THE TASK: Each line with the string "coordinate" is to be copied from the records below.

DATASET EXTRACT:
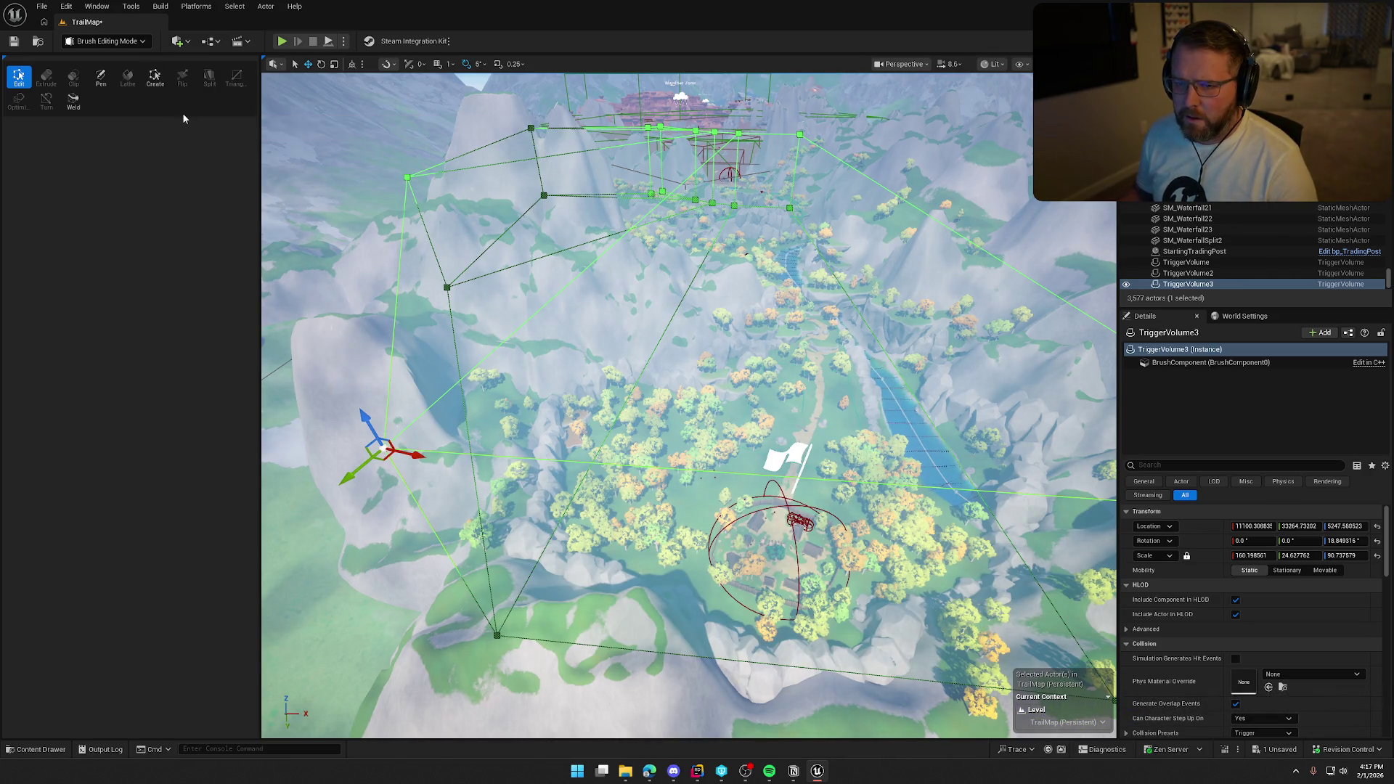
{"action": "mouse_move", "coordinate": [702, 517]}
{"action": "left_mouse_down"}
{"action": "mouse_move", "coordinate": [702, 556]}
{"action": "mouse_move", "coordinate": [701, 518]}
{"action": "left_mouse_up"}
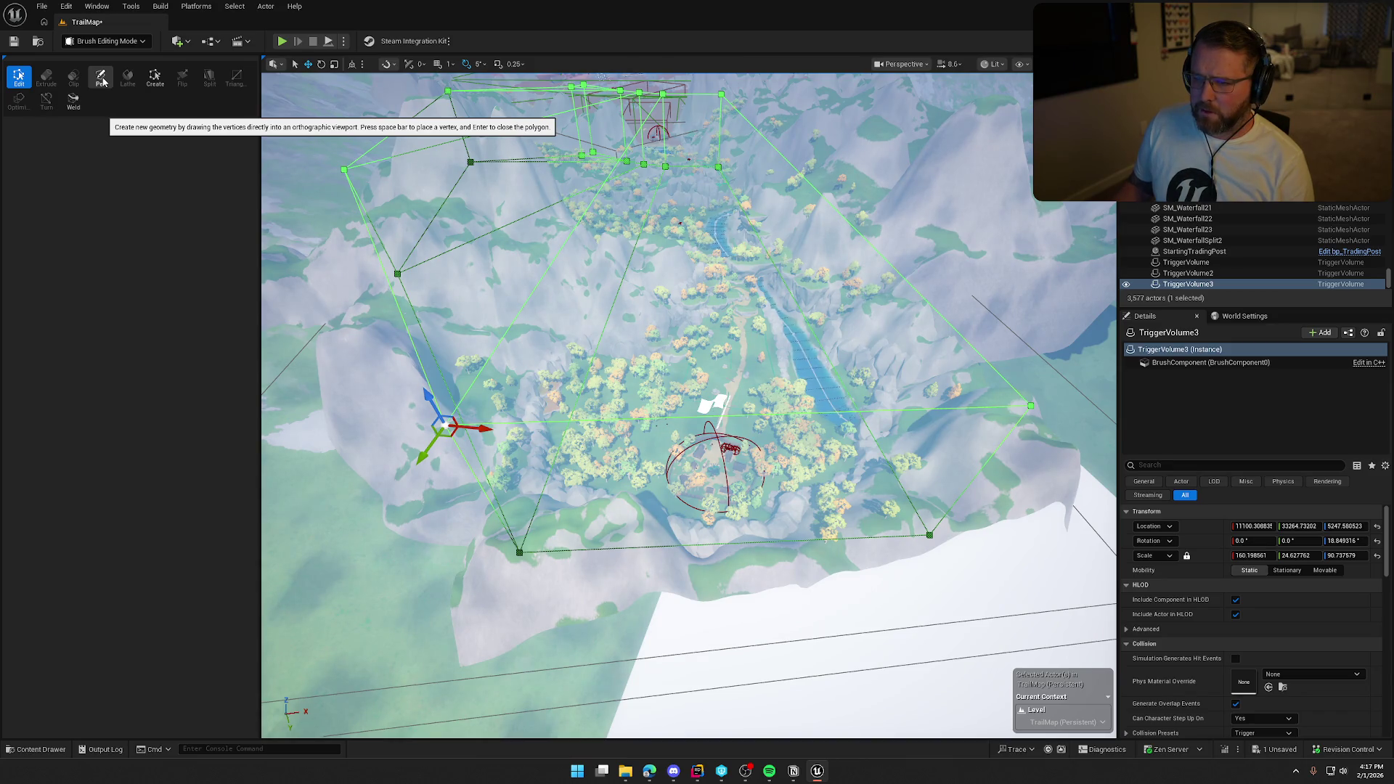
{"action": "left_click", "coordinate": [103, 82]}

* * *

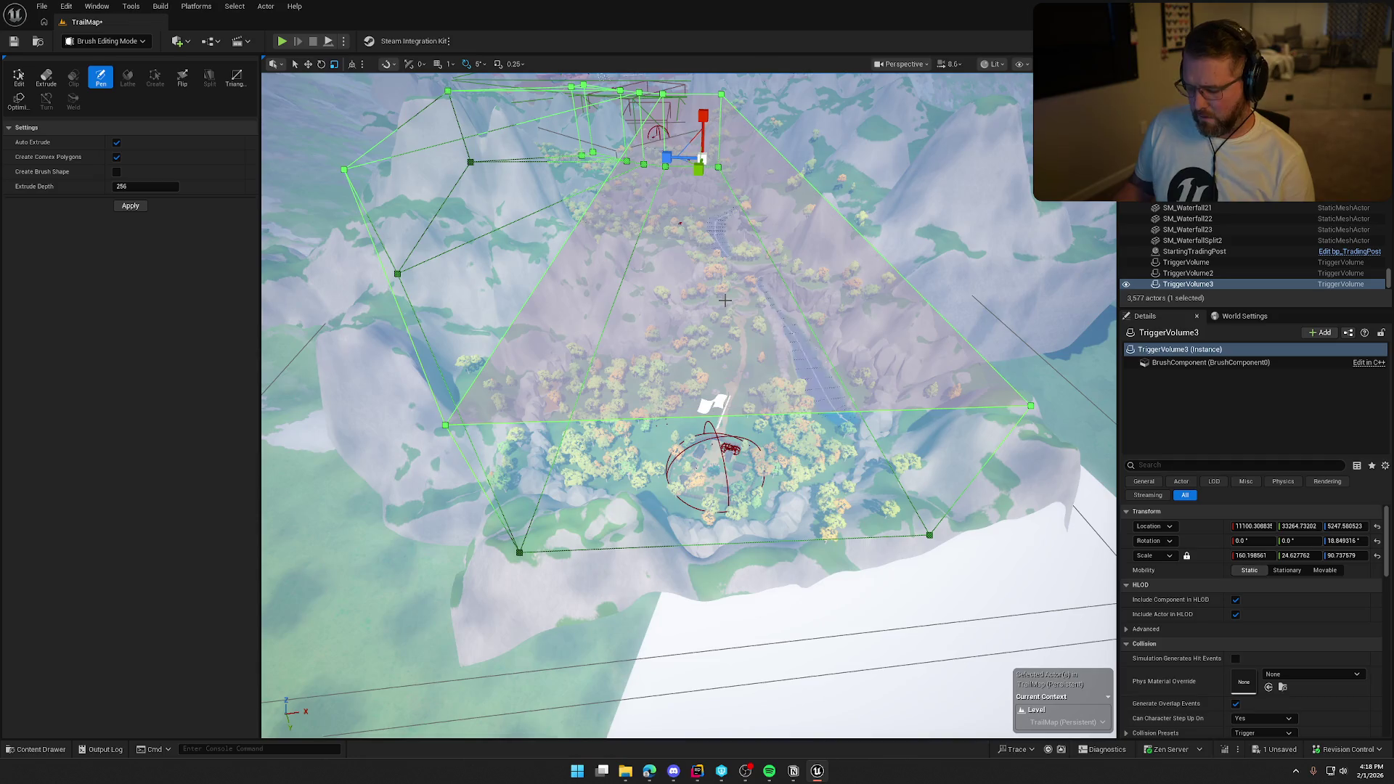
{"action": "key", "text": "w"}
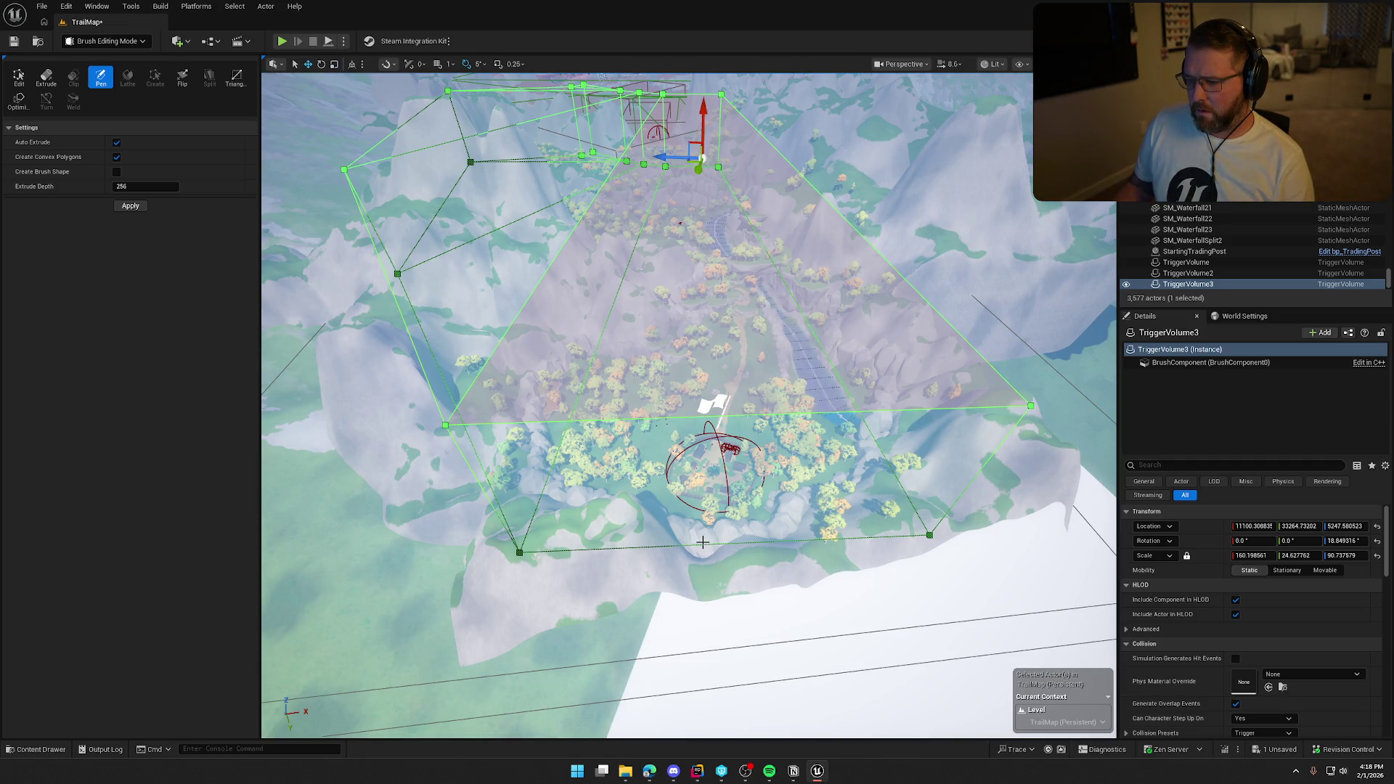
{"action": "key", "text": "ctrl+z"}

ANSWER BOX:
{"action": "mouse_move", "coordinate": [702, 517]}
{"action": "mouse_move", "coordinate": [702, 556]}
{"action": "mouse_move", "coordinate": [701, 518]}
{"action": "left_click", "coordinate": [103, 82]}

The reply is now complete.